Together with proteins, fats, sugars and DNA, RNA is a member of the selected group of molecules that play a major role in life's chemical machinery. Recent scientific advances have shown that RNAs are important for turning genes on and off in response to different signals. Dr Gardner, who will return to New Zealand from the Wellcome Trust Sanger Institute in Cambridge, will perform computational analyses of RNAs to inform us of RNA's further diverse functions.

Dr Murray Cox
(Massey University, Institute of Molecular BioSciences)
“Computational reconstruction of genomic evolution”
The ability to integrate new technologies for studying the whole genome with sophisticated computational analysis remains a key bottleneck in advancing the biological sciences. The interdisciplinary field of computational genomics is increasingly linking these diverse subject areas. Using novel computational approaches Dr Cox will investigate human prehistory in the Indo-Pacific region, and the way genes are regulated in an inter-species fungal hybrid which arose from two highly divergent parent species.

Associate Professor Alexei Drummond
(University of Auckland, Department of Computer Science)
“Computational analysis for molecular ecology and evolutionary biology”
Questions such as how species evolve in the face of infectious disease and climate change still demand satisfactory answers. To understand the origins and maintenance of biodiversity requires a statistical framework that can synthesize molecular data with ecology and climate. Associate Professor Drummond will lead an international collaborative project to develop novel computational models to shed light on the processes of speciation, diversification and extinction.

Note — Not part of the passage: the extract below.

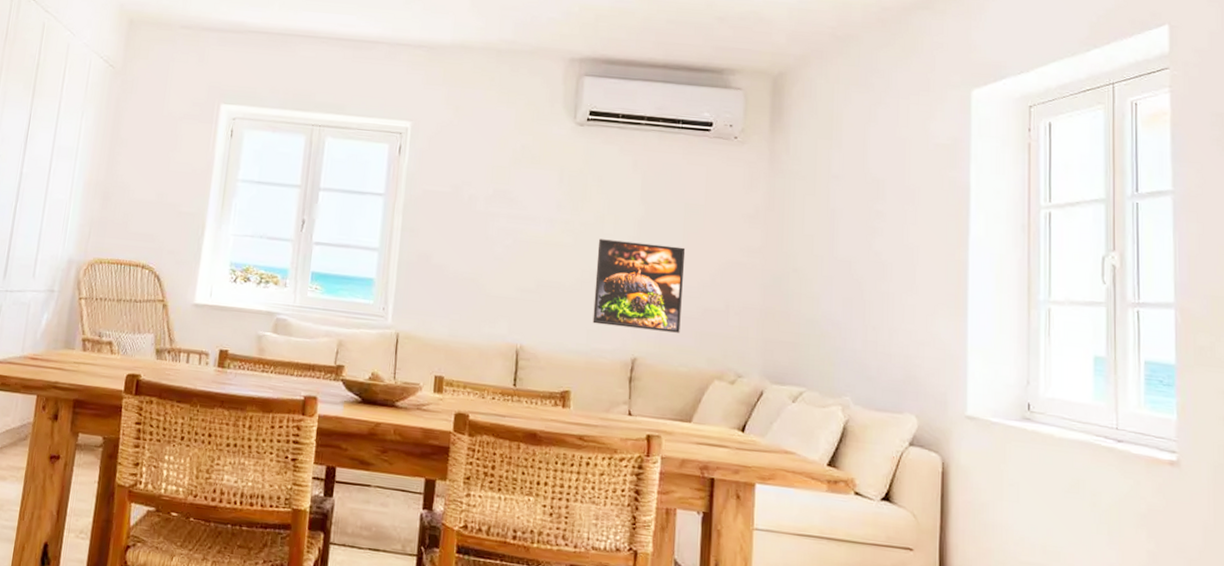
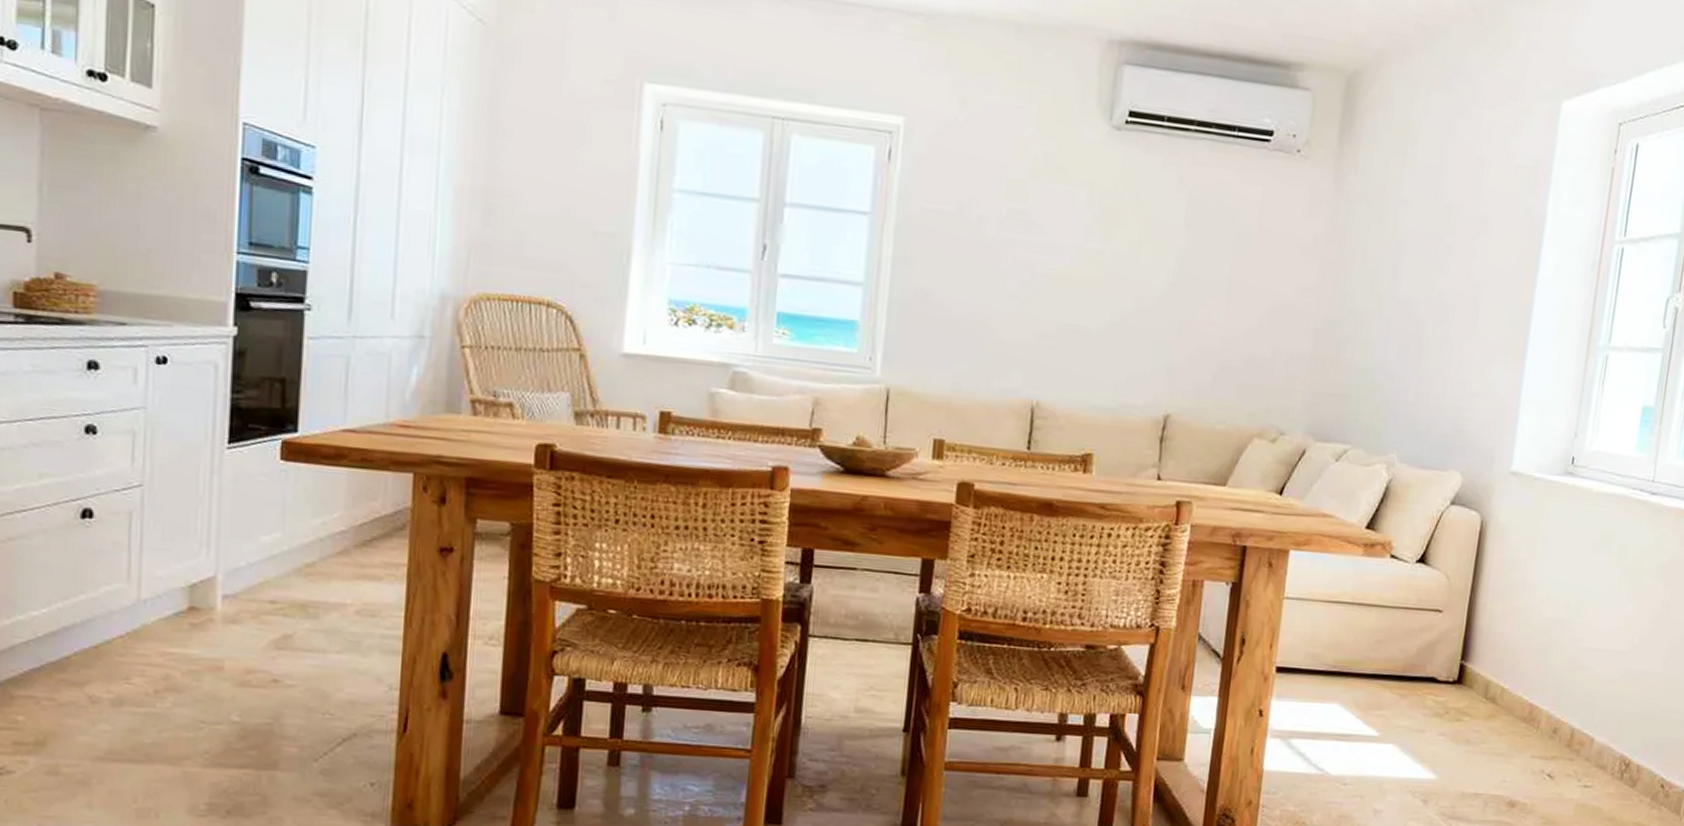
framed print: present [592,239,686,333] -> none [1121,273,1233,385]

Associate Professor Jennifer Hay
(University of Canterbury, School of Languages, Cultures and Linguistics)
“Episodic word memory”
Individuals know many hundreds of thousands of words. Recent results indicate that what we know about each word is shaped in a dynamic ongoing way with our own experience with that word. Associate Professor Hay's research program explores episodic word memory - asking what the range of environments (social, physical, contextual) in which we encounter a word does to the way we hear, use and pronounce that word.

Dr John Reynolds
(University of Otago, Department of Anatomy and Structural Biology)
“Improving brain function: a balancing act”
Disruption of normal communication between brain areas is a feature of a number of common brain disorders such as stroke and epilepsy. In the proposed research Dr Reynolds will use experimental approaches to alter the normal balance between excitation and inhibition in the brain and in doing so attempt to improve function in these brain disorders.

Dr Eric Le Ru
(Victoria University of Wellington, School of Chemical and Physical Sciences)
“Surface-enhanced spectroscopy: from fundamentals to applications”
The remarkable optical properties of nanostructures are increasingly used in a variety of emerging optical methods aiming at dramatically improving the sensitivity of devices for molecule detection and identification, ultimately down to a single-molecule. Dr Le Ru will study both theoretical and experimental aspects of electromagnetism at the nano-scale and in particular nano-plasmonics with the goal of dramatically improving our fundamental understanding of single molecules on surfaces and the applicability and transfer of these advanced techniques to real-world problems.